How could a simple recruit have access to so many Pentagon military secrets?
The U.S. Department of Defense is reviewing the lists of people with permission to see sensitive information after the leak attributed to the young Massachusetts Air National Guardsman Jack Teixeira
How is it possible that a 21-year-old recruit had access to classified military information that was reserved, in theory, only for the highest command? And how is it possible that he was able to copy and distribute those documents for months without the Pentagon noticing? These are some of the questions raised by the arrest of Massachusetts Air National Guardsman Jack Teixeira, who is suspected of being behind the largest — and most embarrassing — leak of official secrets in the US since WikiLeaks in 2010. To answer these questions, it is necessary to revisit the attacks of September 11, 2001.
Teixeira joined the National Guard, an auxiliary military corps whose main mission is to defend the United States in the event of war, immediately after graduating from high school three years ago. Following a background check, required for entry into jobs related to national security, he received clearance for access to high-level classified information. His assignment to an intelligence unit, in which he had to ensure that communications flowed properly as an information technology specialist responsible for military communications networks, gave him access to restricted areas.
Like him, there are thousands, or tens of thousands, of people throughout the United States authorized to receive classified information, at various levels of secrecy: military personnel, defense contractors, security experts, diplomats and even some analysts from research centers. Permission to access such classified information opens the door to Pentagon documentation, intelligence analysis, maps, and restricted web pages.
Teixeira, according to documents presented by the prosecution at a preliminary hearing held this Friday in Boston, had access to a wide range of information in terms of sensitivity and subject matter. Most of what the suspect allegedly leaked involved the war in Ukraine, but also other parts of the world, according to the FBI.
His age in itself is not relevant, according to the Department of Defense, whose spokesman, Pat Ryder, recalled the enormous responsibilities that the Pentagon places on very young soldiers when it comes to leading troops in combat. More relevant is the type of task that Teixeira was assigned. And it seems clear that to perform his duties he did not necessarily need to know the territorial distribution of the Ukrainian troops or the equipment of the Chinese balloon that flew over the United States at the beginning of the year. Yet he allegedly shared information about both with his friends in a private chat group of Discord, a social media platform popular with online gamers.

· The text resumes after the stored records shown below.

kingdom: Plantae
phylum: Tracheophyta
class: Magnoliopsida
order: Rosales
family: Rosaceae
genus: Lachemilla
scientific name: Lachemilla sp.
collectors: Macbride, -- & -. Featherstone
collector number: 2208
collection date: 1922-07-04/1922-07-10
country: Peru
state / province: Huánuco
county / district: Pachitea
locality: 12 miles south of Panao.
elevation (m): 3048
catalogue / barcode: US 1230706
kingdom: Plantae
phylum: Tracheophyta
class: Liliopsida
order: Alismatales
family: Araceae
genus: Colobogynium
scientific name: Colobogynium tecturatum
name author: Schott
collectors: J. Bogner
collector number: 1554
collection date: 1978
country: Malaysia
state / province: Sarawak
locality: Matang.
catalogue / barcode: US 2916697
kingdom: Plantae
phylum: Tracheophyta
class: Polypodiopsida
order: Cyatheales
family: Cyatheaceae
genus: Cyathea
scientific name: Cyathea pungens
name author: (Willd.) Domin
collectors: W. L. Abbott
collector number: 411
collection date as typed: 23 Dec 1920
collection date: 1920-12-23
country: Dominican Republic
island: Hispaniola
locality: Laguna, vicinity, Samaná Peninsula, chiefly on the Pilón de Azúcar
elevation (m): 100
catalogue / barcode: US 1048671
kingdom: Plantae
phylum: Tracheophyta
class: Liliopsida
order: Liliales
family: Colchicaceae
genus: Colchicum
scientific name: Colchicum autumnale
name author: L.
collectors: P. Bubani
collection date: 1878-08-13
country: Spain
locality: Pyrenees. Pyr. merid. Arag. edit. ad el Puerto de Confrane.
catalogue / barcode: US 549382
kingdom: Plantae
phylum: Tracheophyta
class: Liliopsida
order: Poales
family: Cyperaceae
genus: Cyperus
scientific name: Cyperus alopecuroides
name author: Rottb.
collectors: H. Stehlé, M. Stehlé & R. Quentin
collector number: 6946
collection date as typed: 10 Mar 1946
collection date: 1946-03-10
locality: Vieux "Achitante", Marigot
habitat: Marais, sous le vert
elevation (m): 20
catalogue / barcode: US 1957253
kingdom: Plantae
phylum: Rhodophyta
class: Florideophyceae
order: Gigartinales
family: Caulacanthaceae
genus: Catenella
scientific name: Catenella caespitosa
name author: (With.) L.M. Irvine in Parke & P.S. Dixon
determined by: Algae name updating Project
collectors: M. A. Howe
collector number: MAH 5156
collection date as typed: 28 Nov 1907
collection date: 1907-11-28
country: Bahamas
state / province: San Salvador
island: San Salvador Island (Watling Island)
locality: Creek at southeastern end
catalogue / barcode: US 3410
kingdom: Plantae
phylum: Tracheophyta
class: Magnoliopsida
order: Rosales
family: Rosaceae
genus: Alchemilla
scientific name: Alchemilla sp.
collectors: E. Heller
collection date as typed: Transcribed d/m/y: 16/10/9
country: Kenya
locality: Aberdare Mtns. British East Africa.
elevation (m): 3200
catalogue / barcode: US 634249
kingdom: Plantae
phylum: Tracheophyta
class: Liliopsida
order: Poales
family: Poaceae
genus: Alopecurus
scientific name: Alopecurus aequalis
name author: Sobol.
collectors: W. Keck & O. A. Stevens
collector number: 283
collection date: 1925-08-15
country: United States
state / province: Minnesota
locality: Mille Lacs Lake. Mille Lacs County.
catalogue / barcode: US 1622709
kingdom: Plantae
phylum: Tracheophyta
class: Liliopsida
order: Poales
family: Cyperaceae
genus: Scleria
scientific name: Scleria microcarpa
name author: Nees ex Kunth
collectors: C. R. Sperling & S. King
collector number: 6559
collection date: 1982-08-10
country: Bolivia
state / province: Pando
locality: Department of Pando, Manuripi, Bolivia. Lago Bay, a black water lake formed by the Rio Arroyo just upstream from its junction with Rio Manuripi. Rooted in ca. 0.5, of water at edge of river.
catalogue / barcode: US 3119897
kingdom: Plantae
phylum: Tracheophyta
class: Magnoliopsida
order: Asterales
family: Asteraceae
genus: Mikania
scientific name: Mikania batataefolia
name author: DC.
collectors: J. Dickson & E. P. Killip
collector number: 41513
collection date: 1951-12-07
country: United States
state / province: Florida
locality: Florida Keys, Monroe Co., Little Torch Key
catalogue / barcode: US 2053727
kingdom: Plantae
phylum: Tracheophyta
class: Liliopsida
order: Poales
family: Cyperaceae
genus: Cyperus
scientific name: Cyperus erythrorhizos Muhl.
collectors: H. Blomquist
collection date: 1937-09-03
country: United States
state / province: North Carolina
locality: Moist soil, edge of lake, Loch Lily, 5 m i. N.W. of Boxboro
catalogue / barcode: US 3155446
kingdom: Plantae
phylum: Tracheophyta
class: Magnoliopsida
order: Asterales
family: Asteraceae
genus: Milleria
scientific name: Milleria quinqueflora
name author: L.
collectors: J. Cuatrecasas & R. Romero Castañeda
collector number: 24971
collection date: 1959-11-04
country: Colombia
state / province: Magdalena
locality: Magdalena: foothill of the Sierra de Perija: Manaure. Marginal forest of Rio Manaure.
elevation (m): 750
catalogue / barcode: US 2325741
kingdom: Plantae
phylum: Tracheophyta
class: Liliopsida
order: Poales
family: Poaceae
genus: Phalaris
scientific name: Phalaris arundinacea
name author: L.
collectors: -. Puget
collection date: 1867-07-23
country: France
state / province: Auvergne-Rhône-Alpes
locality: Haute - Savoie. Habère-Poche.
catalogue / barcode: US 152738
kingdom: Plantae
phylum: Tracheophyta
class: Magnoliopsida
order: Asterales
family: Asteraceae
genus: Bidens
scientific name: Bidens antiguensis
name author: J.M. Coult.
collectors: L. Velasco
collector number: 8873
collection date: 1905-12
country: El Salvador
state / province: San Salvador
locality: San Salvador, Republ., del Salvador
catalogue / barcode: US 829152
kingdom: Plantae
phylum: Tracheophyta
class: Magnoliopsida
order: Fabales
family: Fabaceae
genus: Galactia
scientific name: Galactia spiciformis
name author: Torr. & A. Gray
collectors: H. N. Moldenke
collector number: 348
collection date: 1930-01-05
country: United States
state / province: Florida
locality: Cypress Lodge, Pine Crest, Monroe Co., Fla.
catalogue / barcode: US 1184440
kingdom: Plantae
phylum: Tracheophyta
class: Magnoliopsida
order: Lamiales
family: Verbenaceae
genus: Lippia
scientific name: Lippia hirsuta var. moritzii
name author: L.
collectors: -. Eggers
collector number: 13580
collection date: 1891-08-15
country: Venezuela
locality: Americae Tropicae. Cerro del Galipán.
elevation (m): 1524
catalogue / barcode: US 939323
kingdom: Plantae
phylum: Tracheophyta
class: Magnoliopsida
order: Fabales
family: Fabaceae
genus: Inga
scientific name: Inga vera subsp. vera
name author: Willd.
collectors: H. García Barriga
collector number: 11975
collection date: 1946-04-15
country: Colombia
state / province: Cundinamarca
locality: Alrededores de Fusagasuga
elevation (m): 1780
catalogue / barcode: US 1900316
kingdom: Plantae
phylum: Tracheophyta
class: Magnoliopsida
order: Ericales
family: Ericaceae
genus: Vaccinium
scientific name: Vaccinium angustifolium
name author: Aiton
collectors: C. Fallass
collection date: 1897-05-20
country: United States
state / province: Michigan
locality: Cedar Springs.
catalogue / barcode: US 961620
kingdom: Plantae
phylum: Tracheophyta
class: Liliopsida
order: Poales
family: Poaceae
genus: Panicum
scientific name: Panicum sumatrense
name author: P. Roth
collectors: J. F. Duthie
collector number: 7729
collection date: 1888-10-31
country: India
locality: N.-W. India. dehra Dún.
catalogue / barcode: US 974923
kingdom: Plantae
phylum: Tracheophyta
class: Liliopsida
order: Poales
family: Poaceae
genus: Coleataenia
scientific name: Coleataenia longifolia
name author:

“There was no reason for him to have access to this information except a system that granted too much access,” tweeted Juliette Kayyem, a former assistant secretary of Homeland Security for Massachusetts Governor Deval Patrick who oversaw Air National Guard units.
It is a situation that goes back to 9/11 and the attacks against the World Trade Center in New York and the Pentagon, according to representatives of the intelligence services. Back then, intelligence agencies were at the opposite end of the spectrum: they had an excessively compartmentalized system, where one department did not share its information with the department next door. This lack of coordination prevented intelligence agencies from connecting the dots about the plans hatched by the Islamic extremist network Al Qaeda, which was able to hijack four passenger planes and crash them, in attacks that cost the lives of more than 3,000 people.
The committee that investigated the 2001 attacks harshly criticized that “on-a-need-to-know-basis” mentality. That position assumes that it is possible to know in advance who will need to make use of that information. The system implicitly assumes that the risk of inadvertent data disclosure outweighs the benefits of sharing it more widely, the report published in 2004 states.
If the pendulum swung back then to facilitate the disclosure of information and for people in charge of national security to have as much data as possible when making decisions, it could now very well swing back in the opposite direction again. The Pentagon is conducting a review and update of its classified document distribution lists to reduce the number of individuals allowed to see sensitive data.
“We continue to work around the clock, along with the intelligence community and other departments, to try to better understand the scope, size and impact of these leaks,” Ryder said. The defense spokesperson also specified that they will continue to do everything possible “to guarantee that the people who have to receive this type of information maintain their access to it.”
The Pentagon has also stressed that this leak was not a mere accident or something unintentional. "It was a deliberate criminal act," Ryder stressed. "A violation of the rules."